The total surface area of a hollow cylinder which is open from both the sides is 4620 cm square ,area of a base ring is 115.5 cm square and height is 7cm.find the thickness of the cylinder.
Answers
curved surface area + 2(area of base rings) = 2h(R+r) + 2(R2 -r2).....................1 also, = 2(R +r)(h + R -r)...........................2
total surface area of hollow cylinder = 4620 sq cm
2h(R+r) + 2(R2 -r2) = 4620
area of base rings = 115.5 sq cm
so,
2h(R+r) = 4620 - 2(115.5)
2(R+r) = 4389/7 {here h = 7cm} =627....................3
now from eq 2
2(R +r)(h + R -r) = 4620
(h + R -r)=4620/627 {from eq 3}
R -r = 7.36842 - 7
R -r = .36842 cm
so thickness of given cylinder = .36842 cm
Answer:
Let the radii of outer and inner surfaces be R and r.
(I) TSA of hollow cylinder :
TSA = Outer CSA + Inner CSA + 2(Area of circular base)

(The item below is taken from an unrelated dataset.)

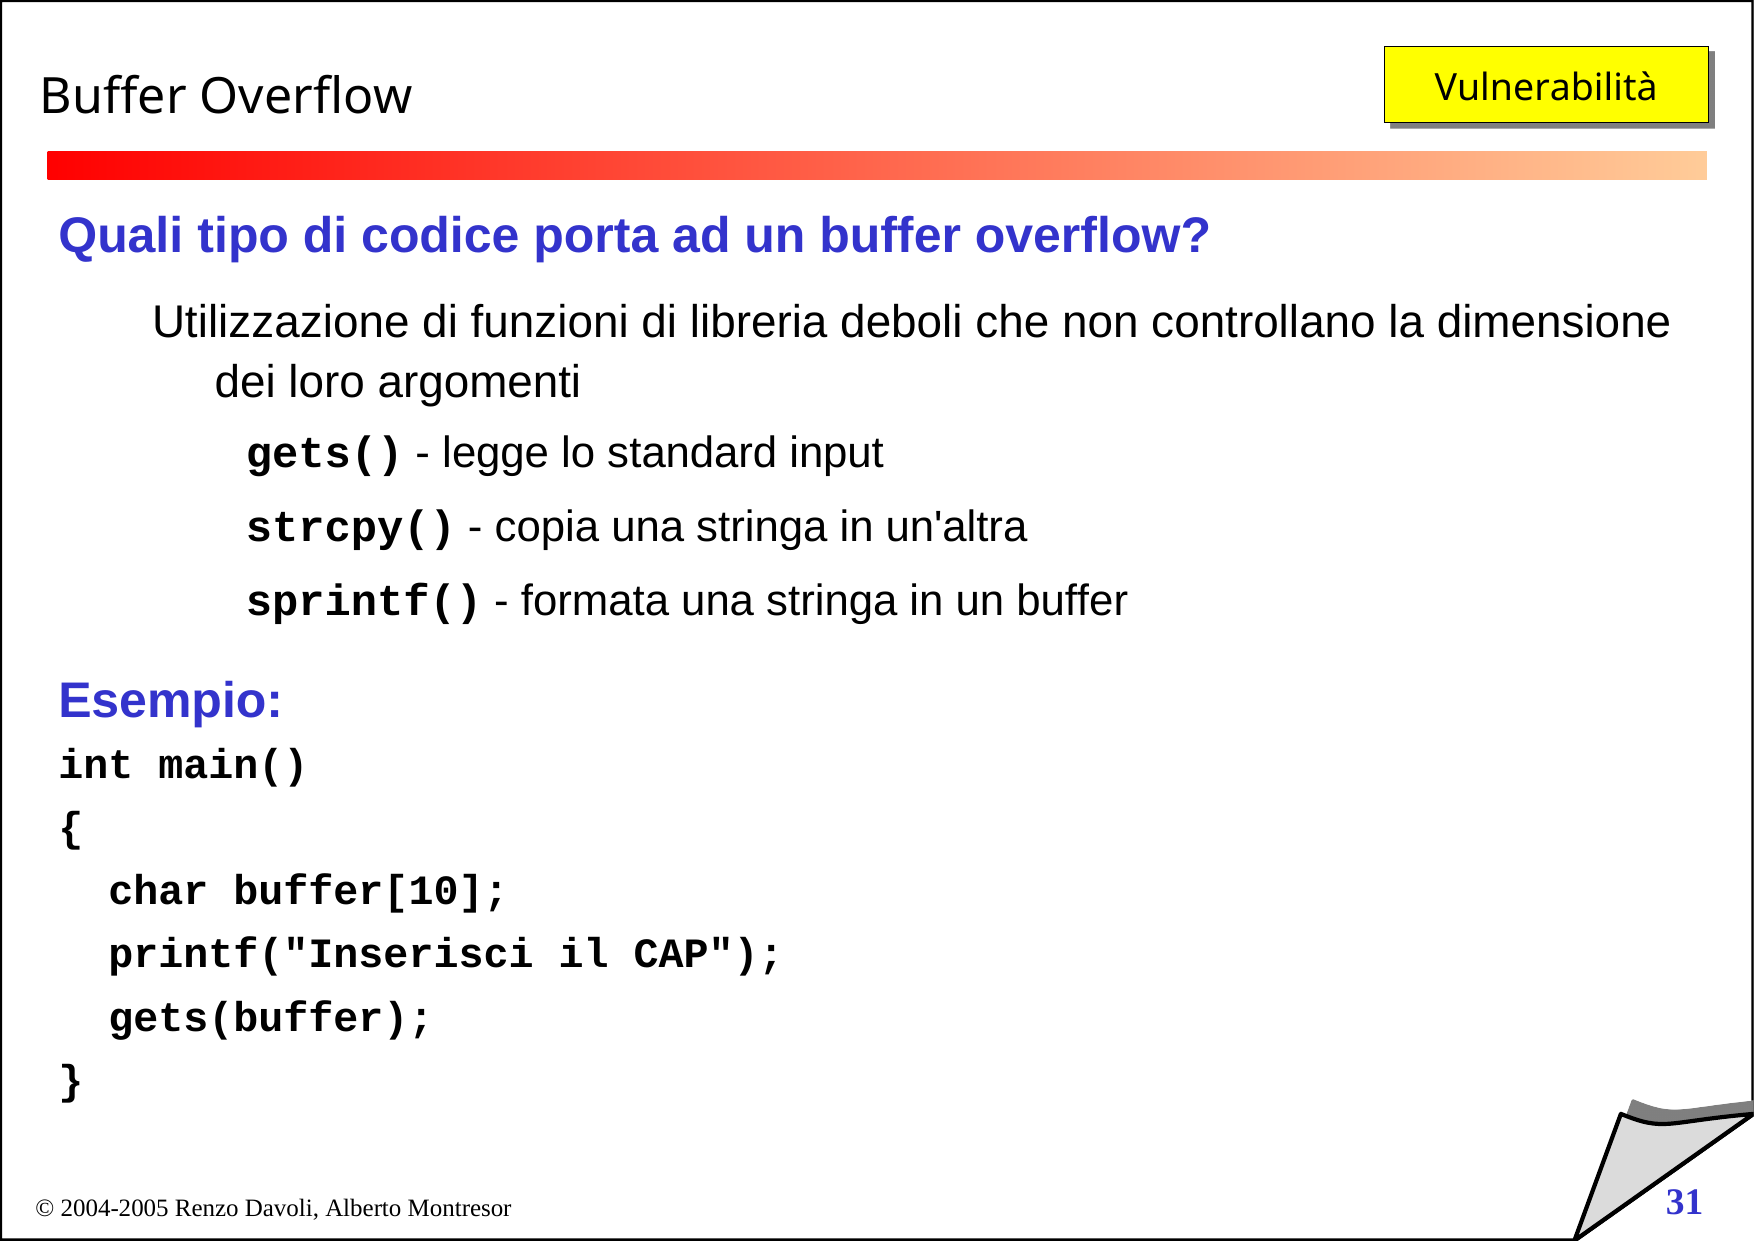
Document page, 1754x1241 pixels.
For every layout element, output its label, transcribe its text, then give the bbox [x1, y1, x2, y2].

➳ 4620 = 2πRh + 2πrh + 2π(R² - r²)
➳ 4620 = 2πh(R + r) + 2 × 115.5
➳ 4620 = 2πh(R + r) + 231
➳ 4620 - 231 = 2πh(R + r)
➳ 4389 = 2πh(R + r)
➳ 4389 = 2 × 22/7 × 7 × (R + r)
➳ 4389 = 44 × (R + r)
➳ 4389/44 = (R + r)
➳ 399/4 = (R + r) ...........[Equation (i)]
_____________________
(II) Area of base ring :
Area of base ring = π(R² - r²)
➳ 115.5 = 22/7(R² - r²)
➳ 115.5 × 7 = 22(R² - r²)
➳ 808.5/22 = R² - r²
➳ 8085/22 = R² - r²
➳ 147/4 = (R + r) (R - r).......[Equation (ii)]
____________________
Now, Substituting equation (I) in equation (II) we get,
➳ 147/4 = (R + r) (R - r)
➳ 147/4 = (399/4) (R - r)
➳ (R - r) = 399/147
➳ (R - r) = 7/19
➳ (R - r) = 0.36842 cm
Therefore, the thickness of the cylinder is 0.36842 cm.